The Country Beyond is a 1926 American silent Western film, also classified as a Northern, directed by Irving Cummings and written by Irving Cummings, Ernest Maas, H. H. Caldwell and Katherine Hilliker. It is based on the 1922 novel The Country Beyond by James Oliver Curwood. The film stars Olive Borden, Ralph Graves, Gertrude Astor, J. Farrell MacDonald, Evelyn Selbie, and Fred Kohler. The film was released on October 17, 1926, by Fox Film Corporation.

==Plot==
As described in a film magazine review, Valencia, a young Northwoods woman, falls in love with Roger McKay, a young trapper wanted by the police for robbery. Sgt. Cassidy, a happy-go-lucky Mountie, loathes the assignment of bringing in McKay because he knows that he is not a bad sort. Henry Harland, a theatrical producer, stopping at a summer hotel on the lake, sees Valencia and offers her a place in his show. To further his scheme, Harland forces Cassidy on McKay's trail. Meanwhile, Valencia, who lives with Martha and her good-for-nothing man Joe, is attacked by Joe when she tries to leave the house.

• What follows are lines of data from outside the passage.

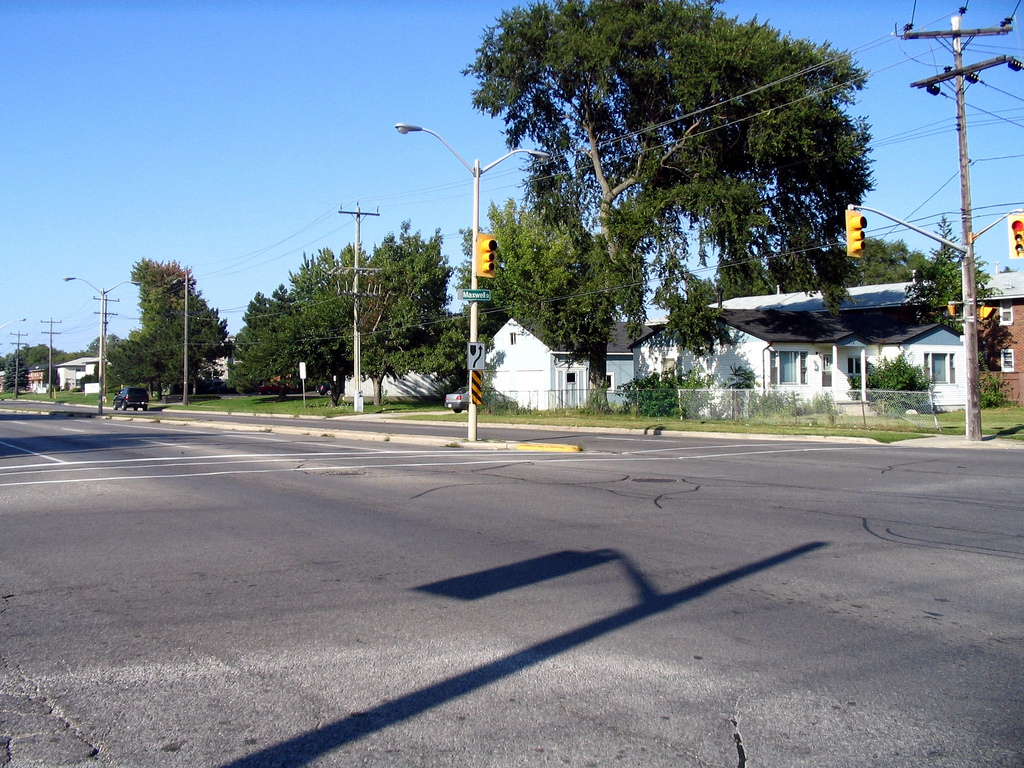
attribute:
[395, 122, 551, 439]
street light — off, silver, tall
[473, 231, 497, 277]
traffic light casing — yellow, hanging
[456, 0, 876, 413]
tree — large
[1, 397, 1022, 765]
street — grey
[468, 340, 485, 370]
sign — black, white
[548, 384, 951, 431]
fence — metal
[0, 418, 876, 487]
lines — white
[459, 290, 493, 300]
street sign — green, white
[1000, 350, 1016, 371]
window — small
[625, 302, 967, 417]
house — white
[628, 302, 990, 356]
rooftop — black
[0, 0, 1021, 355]
sky — blue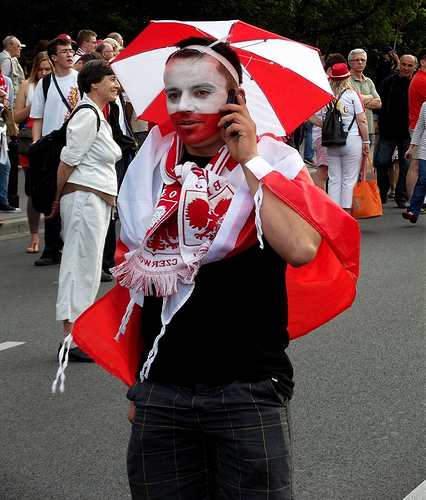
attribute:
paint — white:
[160, 58, 230, 116]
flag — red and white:
[57, 124, 361, 382]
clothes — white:
[48, 73, 306, 308]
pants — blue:
[120, 358, 293, 493]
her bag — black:
[267, 134, 318, 358]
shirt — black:
[127, 153, 293, 396]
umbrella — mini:
[103, 16, 332, 140]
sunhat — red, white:
[104, 17, 338, 140]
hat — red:
[325, 63, 354, 83]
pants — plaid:
[122, 371, 296, 498]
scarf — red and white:
[106, 131, 258, 296]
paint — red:
[173, 113, 208, 146]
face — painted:
[162, 55, 226, 146]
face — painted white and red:
[159, 52, 225, 141]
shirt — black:
[118, 182, 329, 349]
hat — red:
[114, 7, 330, 142]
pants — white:
[41, 187, 132, 316]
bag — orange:
[352, 151, 382, 217]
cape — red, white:
[69, 123, 359, 386]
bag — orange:
[350, 145, 383, 217]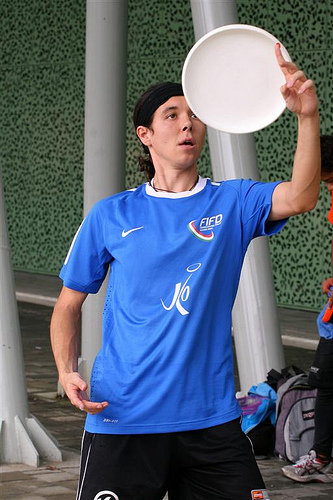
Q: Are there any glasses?
A: No, there are no glasses.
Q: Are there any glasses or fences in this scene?
A: No, there are no glasses or fences.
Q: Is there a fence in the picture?
A: No, there are no fences.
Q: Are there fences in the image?
A: No, there are no fences.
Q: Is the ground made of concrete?
A: Yes, the ground is made of concrete.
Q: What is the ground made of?
A: The ground is made of concrete.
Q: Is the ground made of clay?
A: No, the ground is made of cement.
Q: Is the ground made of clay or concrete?
A: The ground is made of concrete.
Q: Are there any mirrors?
A: No, there are no mirrors.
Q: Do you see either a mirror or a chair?
A: No, there are no mirrors or chairs.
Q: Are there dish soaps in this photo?
A: No, there are no dish soaps.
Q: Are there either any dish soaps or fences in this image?
A: No, there are no dish soaps or fences.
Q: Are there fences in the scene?
A: No, there are no fences.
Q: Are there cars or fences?
A: No, there are no fences or cars.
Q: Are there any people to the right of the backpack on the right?
A: Yes, there is a person to the right of the backpack.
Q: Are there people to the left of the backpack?
A: No, the person is to the right of the backpack.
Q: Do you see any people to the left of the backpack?
A: No, the person is to the right of the backpack.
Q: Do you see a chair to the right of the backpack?
A: No, there is a person to the right of the backpack.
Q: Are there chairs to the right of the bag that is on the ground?
A: No, there is a person to the right of the backpack.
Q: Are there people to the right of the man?
A: Yes, there is a person to the right of the man.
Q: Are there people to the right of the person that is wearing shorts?
A: Yes, there is a person to the right of the man.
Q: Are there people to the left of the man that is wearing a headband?
A: No, the person is to the right of the man.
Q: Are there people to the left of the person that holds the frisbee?
A: No, the person is to the right of the man.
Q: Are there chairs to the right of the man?
A: No, there is a person to the right of the man.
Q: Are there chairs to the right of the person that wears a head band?
A: No, there is a person to the right of the man.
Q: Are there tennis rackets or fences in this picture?
A: No, there are no fences or tennis rackets.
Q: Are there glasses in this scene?
A: No, there are no glasses.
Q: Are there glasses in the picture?
A: No, there are no glasses.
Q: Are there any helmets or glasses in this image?
A: No, there are no glasses or helmets.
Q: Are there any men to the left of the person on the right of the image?
A: Yes, there is a man to the left of the person.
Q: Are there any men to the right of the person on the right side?
A: No, the man is to the left of the person.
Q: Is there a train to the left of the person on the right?
A: No, there is a man to the left of the person.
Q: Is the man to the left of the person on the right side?
A: Yes, the man is to the left of the person.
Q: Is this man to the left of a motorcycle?
A: No, the man is to the left of the person.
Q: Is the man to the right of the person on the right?
A: No, the man is to the left of the person.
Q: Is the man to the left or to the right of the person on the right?
A: The man is to the left of the person.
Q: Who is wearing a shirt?
A: The man is wearing a shirt.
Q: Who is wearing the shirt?
A: The man is wearing a shirt.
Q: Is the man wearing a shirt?
A: Yes, the man is wearing a shirt.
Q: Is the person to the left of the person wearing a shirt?
A: Yes, the man is wearing a shirt.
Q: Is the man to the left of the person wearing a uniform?
A: No, the man is wearing a shirt.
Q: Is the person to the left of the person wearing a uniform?
A: No, the man is wearing a shirt.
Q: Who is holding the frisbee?
A: The man is holding the frisbee.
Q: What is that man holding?
A: The man is holding the frisbee.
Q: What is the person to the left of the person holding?
A: The man is holding the frisbee.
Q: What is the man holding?
A: The man is holding the frisbee.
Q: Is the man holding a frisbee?
A: Yes, the man is holding a frisbee.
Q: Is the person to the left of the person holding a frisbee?
A: Yes, the man is holding a frisbee.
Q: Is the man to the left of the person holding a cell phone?
A: No, the man is holding a frisbee.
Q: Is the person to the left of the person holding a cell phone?
A: No, the man is holding a frisbee.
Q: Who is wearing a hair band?
A: The man is wearing a hair band.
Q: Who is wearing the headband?
A: The man is wearing a hair band.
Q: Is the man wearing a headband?
A: Yes, the man is wearing a headband.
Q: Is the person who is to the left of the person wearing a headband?
A: Yes, the man is wearing a headband.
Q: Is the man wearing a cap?
A: No, the man is wearing a headband.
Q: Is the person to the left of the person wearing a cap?
A: No, the man is wearing a headband.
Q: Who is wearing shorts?
A: The man is wearing shorts.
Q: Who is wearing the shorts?
A: The man is wearing shorts.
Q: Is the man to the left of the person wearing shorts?
A: Yes, the man is wearing shorts.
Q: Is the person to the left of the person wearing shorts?
A: Yes, the man is wearing shorts.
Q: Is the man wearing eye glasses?
A: No, the man is wearing shorts.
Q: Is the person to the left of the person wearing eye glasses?
A: No, the man is wearing shorts.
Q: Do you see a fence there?
A: No, there are no fences.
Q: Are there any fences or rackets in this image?
A: No, there are no fences or rackets.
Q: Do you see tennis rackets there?
A: No, there are no tennis rackets.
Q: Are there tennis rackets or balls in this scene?
A: No, there are no tennis rackets or balls.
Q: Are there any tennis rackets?
A: No, there are no tennis rackets.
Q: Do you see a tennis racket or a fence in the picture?
A: No, there are no rackets or fences.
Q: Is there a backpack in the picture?
A: Yes, there is a backpack.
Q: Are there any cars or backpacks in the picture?
A: Yes, there is a backpack.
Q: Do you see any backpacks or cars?
A: Yes, there is a backpack.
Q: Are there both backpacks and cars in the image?
A: No, there is a backpack but no cars.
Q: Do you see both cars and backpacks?
A: No, there is a backpack but no cars.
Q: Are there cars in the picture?
A: No, there are no cars.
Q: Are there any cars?
A: No, there are no cars.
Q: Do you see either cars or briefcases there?
A: No, there are no cars or briefcases.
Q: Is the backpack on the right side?
A: Yes, the backpack is on the right of the image.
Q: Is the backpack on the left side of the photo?
A: No, the backpack is on the right of the image.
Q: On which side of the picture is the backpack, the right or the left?
A: The backpack is on the right of the image.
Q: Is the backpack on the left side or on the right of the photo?
A: The backpack is on the right of the image.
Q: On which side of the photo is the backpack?
A: The backpack is on the right of the image.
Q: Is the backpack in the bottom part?
A: Yes, the backpack is in the bottom of the image.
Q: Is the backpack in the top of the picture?
A: No, the backpack is in the bottom of the image.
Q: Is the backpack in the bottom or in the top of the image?
A: The backpack is in the bottom of the image.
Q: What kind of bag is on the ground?
A: The bag is a backpack.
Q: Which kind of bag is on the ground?
A: The bag is a backpack.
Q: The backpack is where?
A: The backpack is on the ground.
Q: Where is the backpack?
A: The backpack is on the ground.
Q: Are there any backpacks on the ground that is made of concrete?
A: Yes, there is a backpack on the ground.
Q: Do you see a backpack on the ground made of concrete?
A: Yes, there is a backpack on the ground.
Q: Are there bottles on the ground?
A: No, there is a backpack on the ground.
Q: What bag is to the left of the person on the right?
A: The bag is a backpack.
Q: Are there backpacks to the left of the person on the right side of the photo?
A: Yes, there is a backpack to the left of the person.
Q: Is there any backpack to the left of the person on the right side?
A: Yes, there is a backpack to the left of the person.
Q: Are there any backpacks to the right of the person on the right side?
A: No, the backpack is to the left of the person.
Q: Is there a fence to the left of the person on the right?
A: No, there is a backpack to the left of the person.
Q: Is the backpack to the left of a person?
A: Yes, the backpack is to the left of a person.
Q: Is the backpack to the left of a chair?
A: No, the backpack is to the left of a person.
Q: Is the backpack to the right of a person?
A: No, the backpack is to the left of a person.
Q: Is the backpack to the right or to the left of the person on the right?
A: The backpack is to the left of the person.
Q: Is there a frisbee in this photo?
A: Yes, there is a frisbee.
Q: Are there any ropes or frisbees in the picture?
A: Yes, there is a frisbee.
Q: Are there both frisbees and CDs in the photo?
A: No, there is a frisbee but no cds.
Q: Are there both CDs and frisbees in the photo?
A: No, there is a frisbee but no cds.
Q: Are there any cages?
A: No, there are no cages.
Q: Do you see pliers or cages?
A: No, there are no cages or pliers.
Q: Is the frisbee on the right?
A: Yes, the frisbee is on the right of the image.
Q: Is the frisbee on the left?
A: No, the frisbee is on the right of the image.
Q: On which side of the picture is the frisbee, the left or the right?
A: The frisbee is on the right of the image.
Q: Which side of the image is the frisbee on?
A: The frisbee is on the right of the image.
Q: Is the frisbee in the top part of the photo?
A: Yes, the frisbee is in the top of the image.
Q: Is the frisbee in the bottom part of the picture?
A: No, the frisbee is in the top of the image.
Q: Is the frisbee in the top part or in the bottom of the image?
A: The frisbee is in the top of the image.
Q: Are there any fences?
A: No, there are no fences.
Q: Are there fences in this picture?
A: No, there are no fences.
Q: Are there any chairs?
A: No, there are no chairs.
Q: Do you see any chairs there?
A: No, there are no chairs.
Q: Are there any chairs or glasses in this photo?
A: No, there are no chairs or glasses.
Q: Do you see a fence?
A: No, there are no fences.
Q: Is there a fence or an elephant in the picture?
A: No, there are no fences or elephants.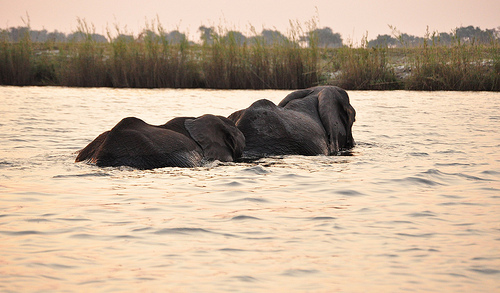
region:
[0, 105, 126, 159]
elephant walking in water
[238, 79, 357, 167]
elephant walking in water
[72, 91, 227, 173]
elephant walking in water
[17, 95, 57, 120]
calm gray water in river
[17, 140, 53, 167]
calm gray water in river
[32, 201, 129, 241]
calm gray water in river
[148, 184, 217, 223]
calm gray water in river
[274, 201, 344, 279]
calm gray water in river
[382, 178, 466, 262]
calm gray water in river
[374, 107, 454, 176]
calm gray water in river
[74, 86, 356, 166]
two elephants in the water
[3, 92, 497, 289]
large body of water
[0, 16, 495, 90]
plants next to a body of water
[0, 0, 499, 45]
sky is light pink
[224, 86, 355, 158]
top half of an elephant in the water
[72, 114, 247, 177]
elephant submerged in the water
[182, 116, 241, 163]
right ear of an elephant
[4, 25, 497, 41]
silhouette of trees on the horizon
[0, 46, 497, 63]
large open field next to the water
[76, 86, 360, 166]
two elephants bathing in the water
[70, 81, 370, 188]
Two elephants half way submerged in water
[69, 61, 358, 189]
The leading elephant is bigger than the other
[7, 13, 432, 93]
Tall grass on the bank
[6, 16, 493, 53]
Lots of trees in the distance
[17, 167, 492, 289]
Small waves on the water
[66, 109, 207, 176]
Contour of the elephants spine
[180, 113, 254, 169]
Big floppy elephant ear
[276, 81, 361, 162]
Ears pulled back tight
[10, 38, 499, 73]
Shorter grass lies beyond the tall grass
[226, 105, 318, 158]
Lots of wrinkly skin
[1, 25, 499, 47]
treeline in the distance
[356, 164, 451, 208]
small wave in the water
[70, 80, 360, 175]
two elephants wading through a body of water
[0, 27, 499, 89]
grassy area along on riverbank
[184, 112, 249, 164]
elephant's ear at water level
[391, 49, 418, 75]
dry land without plants growing on it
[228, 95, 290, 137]
bony hump on back rear of elephant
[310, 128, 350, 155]
wet grey elephant skin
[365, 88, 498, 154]
open water space between elephants and land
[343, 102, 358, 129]
elephant's eye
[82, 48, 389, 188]
Elephants swimming in the water.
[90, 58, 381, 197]
Two elephants in the water.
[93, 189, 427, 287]
The water is calm.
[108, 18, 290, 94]
The grass is tall.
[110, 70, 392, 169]
The elephants are gray.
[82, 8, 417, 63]
Trees in the background.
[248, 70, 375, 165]
A mother elephant in the water.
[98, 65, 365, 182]
Baby elephant is behind mother elephant.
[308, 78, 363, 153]
The elephant head is above the water.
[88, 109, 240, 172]
The elephant is wet.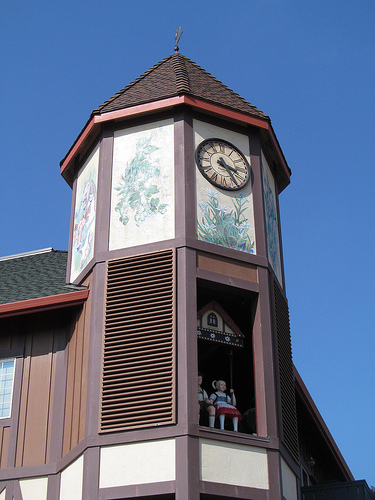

Joe has sold her to a bully and is about to deliver Valencia to her new master when Martha kills Joe, allowing Valencia to escape. McKay discovers the murder and assumes the guilt of the crime as he believes Valencia did it. McKay is sentenced and Valencia, unaware of his plight, accepts the offer of Harland. Later Cassidy tracks her down, finding that she is now a famous actress, and tells her of about McKay and that he is now free. Valencia hastens back to see him and there is a happy reunion.

==Cast==
- Olive Borden as Valencia
- Ralph Graves as Roger McKay
- Gertrude Astor as Mrs. Andrews
- J. Farrell MacDonald as Sgt. Cassidy
- Evelyn Selbie as Martha Leseur
- Fred Kohler as Joe Leseur
- Lawford Davidson as Henry Harland
- Alfred Fisher as Father John
- Lottie Williams as Valencia's Maid

==Preservation==
With no prints of The Country Beyond located in any film archives, it is a lost film.